The difference between Asian rhinoplasty and other rhinoplasty surgeries creates a unique healing experience for the patient. Though the tips of all noses will require lengthy healing periods, other areas of alteration can differ. From the top of the bridge all the way to the columella, Asian nose surgery will provide different results from traditional nose jobs and, thus, variations during a patient’s recovery.
Healing from Asian Rhinoplasty with Implants
Typically, there is little variation with healing in regard to implant type. During an Asian rhinoplasty, raising the bridge can be accomplished using a synthetic implant (typically Gore-Tex or silicone) or through an implant fashioned from the patient’s own biological material, which tends to be composed of diced cartilage and fascia (DCF). Dr. Nassif and other highly regarded facial plastic surgeons tend to gravitate toward diced cartilage and fascia implants rather than the surgical placement of a synthetic implant. In such cases, cartilage may need to be harvested from areas such as the ribs or ears, and these secondary surgical sites will also require healing time. Recovery will be lengthier in the area of the ribs in comparison with the ears.

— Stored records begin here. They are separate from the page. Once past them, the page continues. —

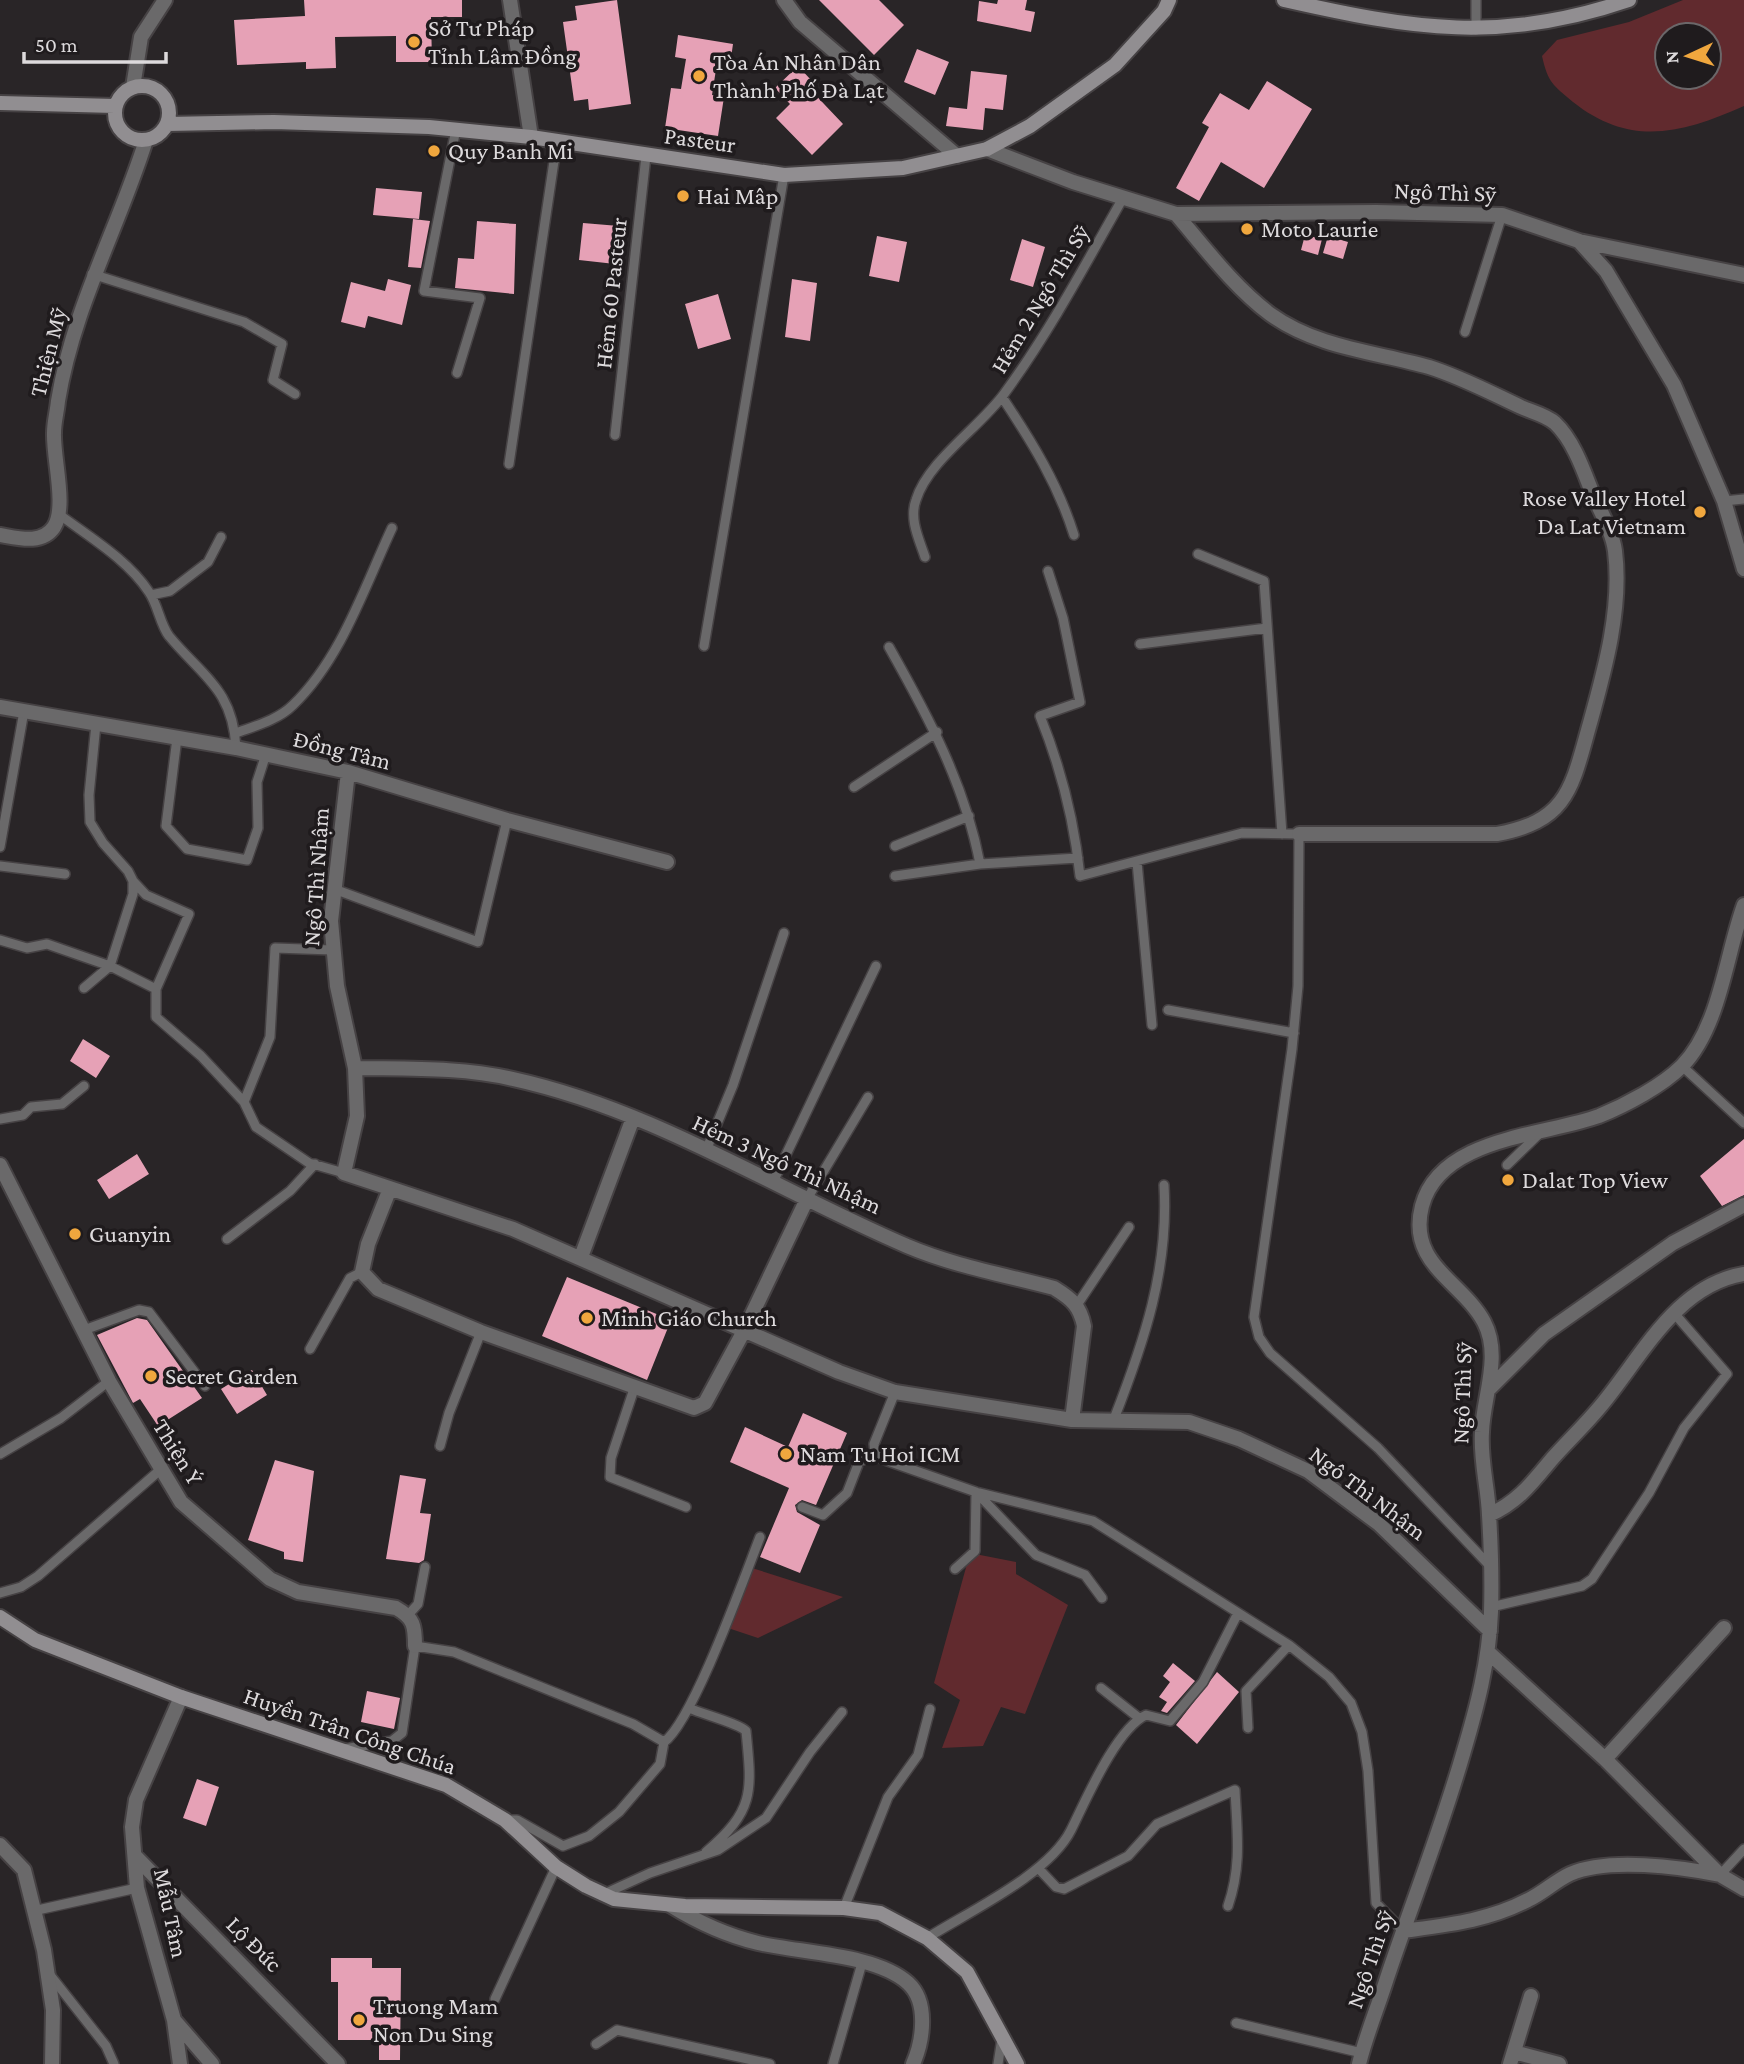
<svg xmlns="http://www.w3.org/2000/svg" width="1744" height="2064" viewBox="0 0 1744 2064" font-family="'Crimson Pro',serif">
<rect width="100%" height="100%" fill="#292527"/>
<path fill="#612a2e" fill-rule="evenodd" d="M1683 0H1744V106C1683 133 1631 148 1573 102 1553 85 1548 83 1542 56L1557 40 1629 22ZM1709 35V77H1667V35Z
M970 1553 1016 1562V1574L1068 1605 1025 1714 1001 1707 983 1746 942 1748 960 1700 934 1683Z
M752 1568 843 1597 758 1638 728 1628Z"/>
<path fill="#e6a1b6" d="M304 0H462V17H431L432 62H396V36L335 37 336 68 306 69V62L237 65 234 20 305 16Z
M617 0 631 104 589 110 588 99 574 101 563 22 577 20 575 6Z
M819 0H879L904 25 874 55Z
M998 0H1027L1025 10 1035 12 1031 32 977 21 979 1 997 4Z
M678 35 733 44 730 65 717 63 712 95 724 97 718 136 665 128 671 88 681 89 686 59 675 57Z
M917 49 949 62 935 95 904 82Z
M798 66 811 80 806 85 843 124 812 155 776 118 790 104 775 88Z
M971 71 1007 75 1003 110 985 108 983 130 946 126 949 107 967 109Z
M1267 81 1312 109 1264 188 1221 162 1199 201 1176 188 1209 127 1202 123 1220 93 1249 110Z
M376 188 422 192 419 219 373 215Z
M413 219 430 221 421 268 408 267Z
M477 221 516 224 514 294 455 288 458 258 474 259Z
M583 223 619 226 615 264 579 260Z
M1305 235 1322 239 1318 255 1301 250Z
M877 236 907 242 899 282 869 276Z
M1328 236 1348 242 1343 259 1323 253Z
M1022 239 1045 247 1033 287 1010 280Z
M388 279 411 285 402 325 368 316 365 328 341 322 351 282 385 291Z
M792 279 817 283 810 341 785 337Z
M718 294 731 339 698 349 685 304Z
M83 1039 110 1056 96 1078 70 1061Z
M1744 1139V1195L1722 1206 1700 1176Z
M137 1154 149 1174 109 1199 97 1180Z
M567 1277 671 1320 647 1380 542 1336Z
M137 1318 147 1320 202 1398 158 1426 140 1399 133 1403 97 1335Z
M252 1370 267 1395 237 1414 221 1389Z
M803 1413 847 1433 816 1505 802 1500 795 1505 797 1512 820 1525 800 1573 760 1557 789 1488 730 1462 745 1427 788 1447Z
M275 1460 314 1471 303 1562 284 1559V1552L248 1540Z
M400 1475 426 1479 420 1513 431 1514 424 1560 419 1563 386 1559Z
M1173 1663 1195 1681 1167 1713 1161 1711 1167 1702 1159 1697 1170 1682 1163 1676Z
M1217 1672 1239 1692 1197 1744 1176 1725Z
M367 1691 400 1698 394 1729 361 1722Z
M197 1779 219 1787 206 1826 183 1818Z
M331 1958H372V1968H401L400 2060H379V2040H338V1982H331Z"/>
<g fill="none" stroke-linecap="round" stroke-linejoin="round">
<g stroke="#464244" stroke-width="12">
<path id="lane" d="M1476 30V0
M456 129 424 291 480 298 457 373
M92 274 244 322 282 344 273 380 295 394
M1465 332 1502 215
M1002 397C1032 442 1058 484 1074 535
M615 435 646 156
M509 464 557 141
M1724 501 1744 499
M60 515C91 538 128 560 149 592 158 605 160 624 169 636 202 676 233 689 236 748
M1198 554 1264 581 1282 834
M925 557C919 539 909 519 916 500 928 461 980 427 1004 394 1050 331 1085 265 1123 198
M1048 571 1063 618 1080 702 1040 716C1061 768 1074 819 1080 876L1242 833 1299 834 1298 986 1292 1049 1254 1317 1259 1337 1270 1353 1378 1448 1490 1566
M151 595 170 591 208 562 221 537
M1140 644 1267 628
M704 646 784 175
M889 647C928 716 965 785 980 864L1078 858
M236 733C255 726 278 720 293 705 341 659 364 588 392 528
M177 738 166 826 187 849 247 860 258 828 257 782 266 754
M854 787 937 732
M895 846 969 816
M0 847 24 711
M1137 862 1152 1025
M0 866 65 874
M895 876 980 864
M133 881 146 895 189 914 156 989
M334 889 478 942 507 820
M0 940 27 948 47 944 110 966 156 989V1017L201 1056 244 1102 256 1127 309 1163 344 1173
M84 988 110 966 133 894V881L128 871 103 843 90 822 89 795 96 724
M1168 1010 1294 1033
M1682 1066 1744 1123
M244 1102 270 1037 275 948 332 950
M0 1119 23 1115 31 1107 62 1104 84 1086
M707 1148 733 1085 784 933
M1507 1165 1540 1133
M774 1180 876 966
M807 1199 868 1097
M227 1239 290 1191 315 1164
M1077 1305 1129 1227
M84 1330 139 1310 149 1312 205 1386
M310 1349 350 1278 362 1272
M635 1386 611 1458 610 1477 686 1507
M895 1392 874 1444 875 1454 882 1459 976 1492 1093 1521 1289 1645 1329 1677 1351 1703 1362 1732 1368 1771 1376 1903 1403 1931
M1114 1419C1144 1342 1169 1269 1164 1185
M440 1446 449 1413 481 1332
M0 1454 61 1418 109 1381
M977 1493 1036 1555 1085 1575 1102 1598
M802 1507 823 1515 847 1493 859 1462 875 1454
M955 1569 975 1551 976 1492
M0 1593 21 1587 38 1576 160 1470
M1491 1607 1582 1586 1592 1579 1649 1493 1684 1428 1727 1374 1674 1313
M408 1615 418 1604 425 1567
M1101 1688 1139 1718
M689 1708C702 1714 740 1724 746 1731 752 1792 755 1810 706 1852
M1248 1728 1246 1691 1289 1645
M344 1749 392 1741 402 1733 415 1646 454 1652 633 1724 664 1742
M505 1820H517L563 1846 589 1836 619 1812 660 1764 664 1742C693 1721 744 1578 760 1537
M1039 1869 1056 1887 1064 1889 1128 1856 1157 1824 1235 1790C1237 1832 1242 1865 1228 1906
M1720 1875 1744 1849
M604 1894 650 1873 718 1850 766 1818 810 1752 842 1712
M844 1908 888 1797 918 1755 930 1709
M33 1911 137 1888
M927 1938C970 1911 1049 1874 1071 1830 1086 1800 1116 1729 1146 1715L1170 1721 1203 1682 1238 1613
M50 1975 106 2046 114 2064
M495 1999 556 1867
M1236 2023 1362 2053
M596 2044 617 2030 770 2064
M833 2064 862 1963
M998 2064 1002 2038"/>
</g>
<g stroke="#464244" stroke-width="18">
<path id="street" d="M510 0 531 137
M784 0 800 22 957 156
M133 87 141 37 165 0
M987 149 1073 182 1176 214 1376 212 1502 215 1579 241 1606 271 1674 385 1724 501 1744 569
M1176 214C1205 248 1234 287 1270 314 1317 348 1376 352 1429 367 1461 377 1491 393 1521 407 1532 412 1546 415 1555 423 1572 439 1582 466 1590 487 1598 508 1612 529 1615 551 1622 608 1605 669 1590 723 1572 786 1569 821 1497 834H1299
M1579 241 1744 275
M0 535C18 538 42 545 54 527 67 507 53 458 54 433 54 422 57 412 58 401 73 308 118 229 146 140
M0 707 236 748 348 772 507 820 667 862
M348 772 331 921 337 986 355 1068 357 1116 344 1173 513 1229 839 1372 895 1392 1072 1420 1189 1422 1239 1439 1308 1471 1379 1524 1490 1631
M355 1068C408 1069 462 1067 513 1079 654 1110 776 1190 907 1246 954 1266 1005 1275 1054 1288 1072 1299 1080 1306 1084 1326L1072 1420
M0 1165 109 1381 181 1502 270 1579 298 1592 396 1608C414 1618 415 1626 415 1646
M389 1191 368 1244 362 1272 378 1289 481 1332 694 1408 705 1403 745 1329 807 1199
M581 1257 633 1118
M1489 1389 1544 1334 1673 1243 1744 1205
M1489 1515C1518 1502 1532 1483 1552 1459 1567 1442 1584 1426 1599 1408 1640 1360 1675 1285 1744 1274
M1489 1653 1605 1759 1720 1875 1744 1889
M1605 1759 1724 1628
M0 1845 24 1870 44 1950 53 2010 52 2064
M136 1857 338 2064
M670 1905C699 1923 725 1935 758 1943 800 1953 876 1954 908 1983 929 2002 923 2041 913 2064
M1403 1931C1447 1925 1488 1921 1528 1900 1543 1893 1555 1881 1570 1874 1608 1857 1680 1867 1720 1875
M174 2020 212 2064
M1514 2052 1559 2064
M180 2064 174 2020 137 1888 132 1827 136 1800 181 1697
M1359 2064C1366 2035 1378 2007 1387 1978 1412 1903 1441 1830 1463 1754 1477 1707 1489 1662 1491 1612 1492 1580 1491 1547 1489 1515 1488 1487 1480 1460 1482 1432 1483 1397 1502 1356 1484 1322 1462 1281 1407 1264 1422 1206 1440 1137 1544 1136 1599 1116 1626 1105 1662 1086 1682 1066 1720 1027 1726 954 1744 905
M1510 2064 1531 1996"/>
</g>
<g stroke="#464244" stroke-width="18">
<path id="secondary" d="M1284 0C1412 29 1501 44 1629 0
M115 113a27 27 0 1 1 54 0a27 27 0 1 1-54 0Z
M0 103 115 106
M167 124 274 122 429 127 531 137 784 175 903 168 987 149 1030 126 1115 65 1164 11 1169 0
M0 1617 35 1640 181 1697 446 1785 505 1820 556 1867 586 1886 614 1899 685 1906 844 1908 880 1913 927 1938 967 1972 1017 2064"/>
</g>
<use href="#lane" stroke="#6a696a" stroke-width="9"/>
<use href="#street" stroke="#6a696a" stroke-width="14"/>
<use href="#secondary" stroke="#918e91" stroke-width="14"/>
</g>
<g fill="#f0a73e" stroke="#1f1b1d" stroke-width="2.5">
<circle cx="414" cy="42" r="7"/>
<circle cx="699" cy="76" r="7"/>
<circle cx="434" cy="151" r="7"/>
<circle cx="683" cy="196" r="7"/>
<circle cx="1247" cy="229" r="7"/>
<circle cx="1700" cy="512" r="7"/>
<circle cx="1508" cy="1180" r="7"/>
<circle cx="75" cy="1234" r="7"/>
<circle cx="587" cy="1318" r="7"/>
<circle cx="151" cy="1376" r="7"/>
<circle cx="786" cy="1454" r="7"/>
<circle cx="359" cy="2020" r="7"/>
</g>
<g text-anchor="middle" stroke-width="7" stroke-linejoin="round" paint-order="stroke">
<g font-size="24" fill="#dddadc" stroke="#1f1b1d" text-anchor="start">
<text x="428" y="36">Sở Tư Pháp<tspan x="428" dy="28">Tỉnh Lâm Đồng</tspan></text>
<text x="713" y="70">Tòa Án Nhân Dân<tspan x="713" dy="28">Thành Phố Đà Lạt</tspan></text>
<text x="448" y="159">Quy Banh Mi</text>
<text x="697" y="204">Hai Mâp</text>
<text x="1261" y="237">Moto Laurie</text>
<text x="1686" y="506" text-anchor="end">Rose Valley Hotel<tspan x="1686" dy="28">Da Lat Vietnam</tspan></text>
<text x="1522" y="1188">Dalat Top View</text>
<text x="89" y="1242">Guanyin</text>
<text x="601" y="1326">Minh Giáo Church</text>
<text x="165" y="1384">Secret Garden</text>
<text x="800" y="1462">Nam Tu Hoi ICM</text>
<text x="373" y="2014">Truong Mam<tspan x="373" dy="28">Non Du Sing</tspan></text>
</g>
<g font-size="24" fill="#dddadc" stroke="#1f1b1d">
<text transform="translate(700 140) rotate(8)" y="8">Pasteur</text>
<text transform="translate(1445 192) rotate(2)" y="8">Ngô Thì Sỹ</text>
<text transform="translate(611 293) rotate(-84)" y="8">Hẻm 60 Pasteur</text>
<text transform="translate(1040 299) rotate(-59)" y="8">Hẻm 2 Ngô Thì Sỹ</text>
<text transform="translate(48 352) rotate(-76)" y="8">Thiện Mỹ</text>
<text transform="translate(342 750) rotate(14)" y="8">Đồng Tâm</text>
<text transform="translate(316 877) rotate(-86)" y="8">Ngô Thì Nhậm</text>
<text transform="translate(787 1164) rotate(25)" y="8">Hẻm 3 Ngô Thì Nhậm</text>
<text transform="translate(1462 1393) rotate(-88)" y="8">Ngô Thì Sỹ</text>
<text transform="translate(178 1452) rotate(58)" y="8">Thiện Ý</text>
<text transform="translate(1368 1493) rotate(37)" y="8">Ngô Thì Nhậm</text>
<text transform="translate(350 1731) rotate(19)" y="8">Huyền Trân Công Chúa</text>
<text transform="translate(171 1913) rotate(78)" y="8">Mẫu Tâm</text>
<text transform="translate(254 1944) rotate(45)" y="8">Lộ Đức</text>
<text transform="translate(1370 1959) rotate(-71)" y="8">Ngô Thì Sỹ</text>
</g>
</g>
<g transform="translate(1688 56) rotate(266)"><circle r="33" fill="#1f1b1d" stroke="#6b6769" stroke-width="2"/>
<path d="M0-5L12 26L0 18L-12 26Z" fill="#f0a73e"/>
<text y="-10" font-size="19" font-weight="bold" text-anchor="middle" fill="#dddadc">N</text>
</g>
<path d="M24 52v10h142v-10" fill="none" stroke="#dddadc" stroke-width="3.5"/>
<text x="35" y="52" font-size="21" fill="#dddadc" stroke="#1f1b1d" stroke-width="5" paint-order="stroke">50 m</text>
</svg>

Nasal Refinement in Asian Rhinoplasty
Nostril refinement is a common theme among Asian patients during a rhinoplasty surgery. A few millimeters of skin may be removed at the nostril base and other techniques may be used to help slim the nostrils or refine the tip. As expected, these unique methods used in Asian and ethnic rhinoplasty procedures will create more variation in healing time. A patient with sensitive skin may require a longer recovery due to excess swelling. Furthermore, Asian patients and patients of other ethnicities tend to have thicker skin which can result in increased swelling and a longer time needed for swelling to resolve.
An Open and Closed Case in Asian Rhinoplasty
Because most Asian rhinoplasty surgeries require augmentation in the form of tissue addition, an open procedure is more commonly utilized. A closed rhinoplasty is less invasive and will heal faster, but the open technique is generally preferred when narrowing the nostrils or reducing the base of the nose. Nevertheless, an open rhinoplasty is associated with more bleeding, swelling, and incisions. Healing can be managed through pain and anti-inflammatory medication, as well as approved icing methods.
Typically, patients are fitted with a splint before they leave Dr. Nassif’s care, which is removed a week after the procedure. Most patients will show improvement to the surgical site at this time and will notice a change in the size and shape of the nose. Light activities can be resumed two weeks postoperatively, though strenuous activities should be avoided for a full six weeks following an Asian rhinoplasty.